O’Keeffe’s Black Iris VI

OKeeffe_Black Iris VI

Georgia O’Keeffe, Black Iris VI, 1936. Oil on canvas, 36 x 24 in. Paul G. Allen Family Collection. © 2015 Georgia O’Keeffe Museum / Artists Rights Society (ARS), New York

When we think of landscapes, we often think of sweeping scenes of open fields or sun-drenched canyons. But Georgia O’Keeffe’s Black Iris VI, like many other works on view in Seeing Nature: Landscape Masterworks from the Paul G. Allen Family Collection, approaches nature from a different point of view. This work zooms squarely in on the center of a single open flower.
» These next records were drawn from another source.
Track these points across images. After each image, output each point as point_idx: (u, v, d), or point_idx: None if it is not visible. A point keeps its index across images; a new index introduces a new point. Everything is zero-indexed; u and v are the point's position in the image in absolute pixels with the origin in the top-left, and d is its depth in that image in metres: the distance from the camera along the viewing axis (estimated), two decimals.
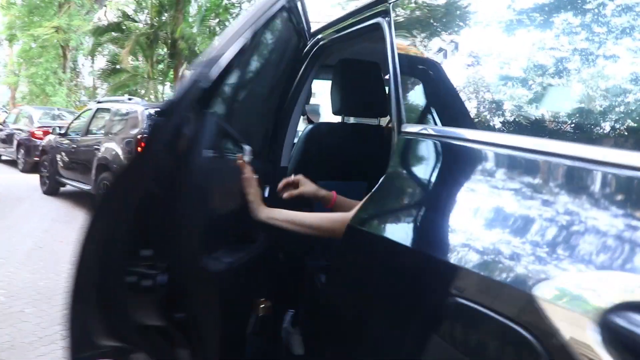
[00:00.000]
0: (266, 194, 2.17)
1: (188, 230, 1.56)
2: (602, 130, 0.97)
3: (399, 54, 1.50)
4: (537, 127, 1.08)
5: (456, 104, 1.33)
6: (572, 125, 1.03)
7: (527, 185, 0.93)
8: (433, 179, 1.18)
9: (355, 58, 2.65)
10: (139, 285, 1.52)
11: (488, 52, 1.34)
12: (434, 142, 1.27)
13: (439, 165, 1.21)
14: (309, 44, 2.45)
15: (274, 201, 2.11)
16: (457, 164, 1.14)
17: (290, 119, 2.50)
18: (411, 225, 1.14)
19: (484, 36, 1.39)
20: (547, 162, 0.94)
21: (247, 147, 1.89)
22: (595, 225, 0.79)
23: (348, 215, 1.65)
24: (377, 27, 1.73)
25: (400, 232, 1.15)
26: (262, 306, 2.00)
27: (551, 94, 1.10)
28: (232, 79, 1.88)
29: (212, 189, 1.65)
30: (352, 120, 3.14)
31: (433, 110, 1.41)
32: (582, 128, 1.01)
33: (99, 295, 1.51)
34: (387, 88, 2.20)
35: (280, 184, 2.10)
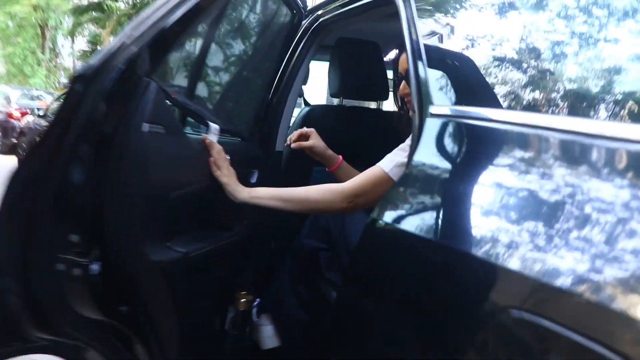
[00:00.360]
0: (253, 180, 2.03)
1: (122, 215, 1.39)
2: None
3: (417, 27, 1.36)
4: (596, 109, 0.95)
5: (487, 82, 1.20)
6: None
7: (596, 174, 0.80)
8: (476, 167, 1.04)
9: (354, 37, 2.51)
10: (69, 273, 1.36)
11: (526, 21, 1.20)
12: (473, 124, 1.13)
13: (481, 151, 1.07)
14: (307, 20, 2.30)
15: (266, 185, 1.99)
16: (503, 150, 1.01)
17: (285, 101, 2.35)
18: (453, 221, 1.00)
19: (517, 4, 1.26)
20: (614, 149, 0.81)
21: (214, 126, 1.69)
22: None
23: (348, 186, 1.59)
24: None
25: (440, 229, 1.01)
26: (242, 300, 1.88)
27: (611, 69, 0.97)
28: (194, 49, 1.76)
29: (156, 169, 1.44)
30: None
31: (463, 89, 1.27)
32: None
33: (26, 281, 1.36)
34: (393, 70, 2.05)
35: (294, 135, 2.03)
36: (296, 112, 2.62)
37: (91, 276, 1.36)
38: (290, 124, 2.50)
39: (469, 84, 1.25)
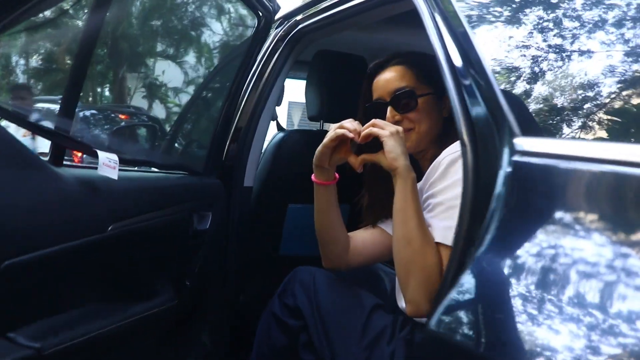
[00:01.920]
0: (206, 225, 1.60)
1: None
2: None
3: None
4: None
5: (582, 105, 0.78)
6: None
7: None
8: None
9: (335, 51, 2.10)
10: None
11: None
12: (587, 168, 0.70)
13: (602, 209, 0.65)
14: (282, 27, 1.88)
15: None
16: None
17: (255, 126, 1.90)
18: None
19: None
20: None
21: (105, 155, 1.20)
22: None
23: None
24: None
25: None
26: None
27: None
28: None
29: None
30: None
31: (551, 115, 0.83)
32: None
33: None
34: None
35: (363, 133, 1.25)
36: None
37: None
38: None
39: (558, 107, 0.83)
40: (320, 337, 1.44)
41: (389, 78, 1.42)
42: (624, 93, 0.73)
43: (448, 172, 1.20)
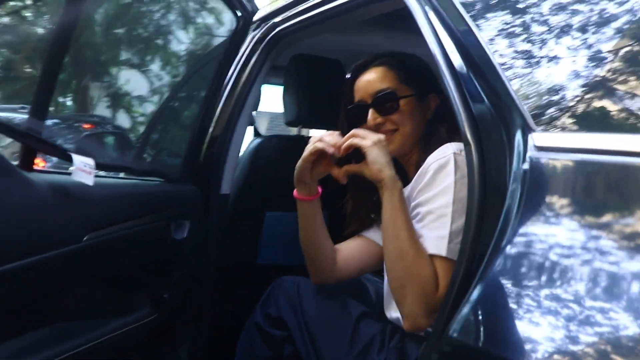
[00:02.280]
0: (183, 234, 1.53)
1: None
2: None
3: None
4: None
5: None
6: None
7: None
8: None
9: (312, 54, 2.06)
10: None
11: None
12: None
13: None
14: (260, 29, 1.83)
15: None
16: None
17: (232, 132, 1.83)
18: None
19: None
20: None
21: (80, 159, 1.12)
22: None
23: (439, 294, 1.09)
24: None
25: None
26: None
27: None
28: None
29: None
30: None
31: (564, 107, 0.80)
32: None
33: None
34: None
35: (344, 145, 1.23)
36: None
37: None
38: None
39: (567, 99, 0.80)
40: (307, 347, 1.39)
41: (370, 79, 1.39)
42: None
43: (436, 179, 1.16)
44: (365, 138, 1.18)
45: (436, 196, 1.15)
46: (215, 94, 1.74)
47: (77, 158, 1.06)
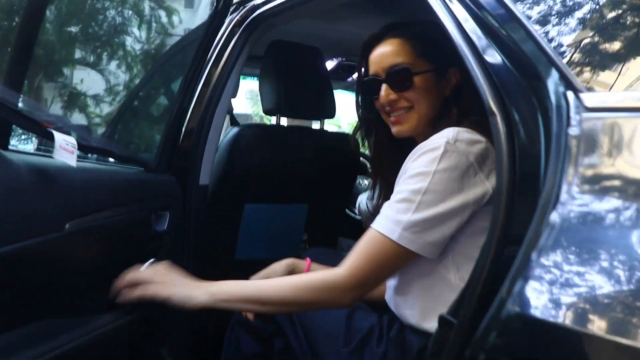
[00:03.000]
0: (163, 226, 1.47)
1: None
2: None
3: None
4: None
5: None
6: None
7: None
8: None
9: (290, 41, 2.00)
10: None
11: None
12: None
13: None
14: (238, 12, 1.75)
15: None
16: None
17: (210, 121, 1.75)
18: None
19: None
20: None
21: (62, 137, 1.01)
22: None
23: (346, 275, 1.11)
24: None
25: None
26: None
27: None
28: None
29: None
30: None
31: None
32: None
33: None
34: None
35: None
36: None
37: None
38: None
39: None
40: (300, 342, 1.33)
41: (384, 52, 1.29)
42: None
43: (418, 160, 1.11)
44: (146, 287, 1.15)
45: (410, 179, 1.10)
46: (193, 80, 1.66)
47: (59, 136, 0.96)
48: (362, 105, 1.44)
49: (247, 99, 16.74)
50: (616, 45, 0.74)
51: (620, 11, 0.77)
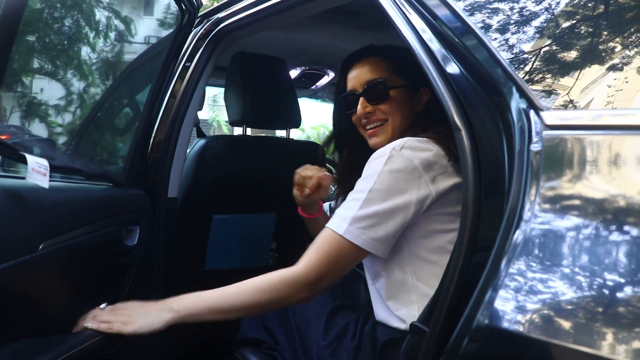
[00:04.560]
0: (133, 241, 1.48)
1: None
2: None
3: None
4: None
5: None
6: None
7: None
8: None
9: (255, 52, 2.01)
10: None
11: None
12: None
13: None
14: (203, 26, 1.77)
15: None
16: None
17: (177, 133, 1.76)
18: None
19: None
20: None
21: (34, 160, 1.01)
22: None
23: (302, 271, 1.16)
24: None
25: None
26: None
27: None
28: None
29: None
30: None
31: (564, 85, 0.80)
32: None
33: None
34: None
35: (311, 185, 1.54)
36: None
37: None
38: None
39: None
40: (294, 329, 1.43)
41: (362, 69, 1.40)
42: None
43: (367, 168, 1.20)
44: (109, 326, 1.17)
45: (359, 182, 1.19)
46: (159, 94, 1.66)
47: (31, 159, 0.97)
48: (339, 120, 1.54)
49: (208, 104, 16.65)
50: (571, 56, 0.79)
51: (573, 21, 0.81)
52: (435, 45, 0.88)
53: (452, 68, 0.84)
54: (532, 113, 0.72)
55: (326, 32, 2.08)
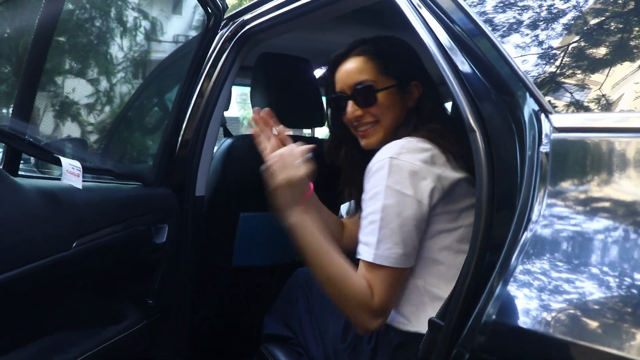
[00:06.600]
0: (162, 239, 1.52)
1: None
2: None
3: None
4: None
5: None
6: None
7: None
8: None
9: (280, 53, 2.04)
10: None
11: None
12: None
13: None
14: (229, 28, 1.80)
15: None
16: None
17: (204, 133, 1.80)
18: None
19: None
20: None
21: (69, 162, 1.08)
22: None
23: (378, 300, 1.13)
24: None
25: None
26: None
27: None
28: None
29: None
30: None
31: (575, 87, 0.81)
32: None
33: None
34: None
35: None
36: None
37: None
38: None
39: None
40: (314, 329, 1.44)
41: (349, 70, 1.37)
42: None
43: (370, 182, 1.18)
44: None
45: (369, 201, 1.17)
46: (187, 94, 1.71)
47: (65, 161, 1.02)
48: (332, 121, 1.52)
49: (237, 102, 16.74)
50: (579, 59, 0.80)
51: (582, 24, 0.83)
52: (450, 45, 0.90)
53: (466, 69, 0.86)
54: (541, 116, 0.74)
55: (351, 33, 2.09)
In the summer of 1936, O’Keeffe was back in her beloved New Mexico, feeling a resurgence of spirit and enjoying her first sustained painting since suffering a nervous breakdown three years earlier. It is a mystery just why the iris appeared among the subjects she painted at Ghost Ranch, outside Santa Fe, though the sculptural petals of this elongated blossom are not unlike the bleached bones she collected. The flower’s black center even appears like the eye sockets of a cow’s skull. Like the skull, the iris has a spiritual presence and is a vessel holding the secret of life and the mystery of death.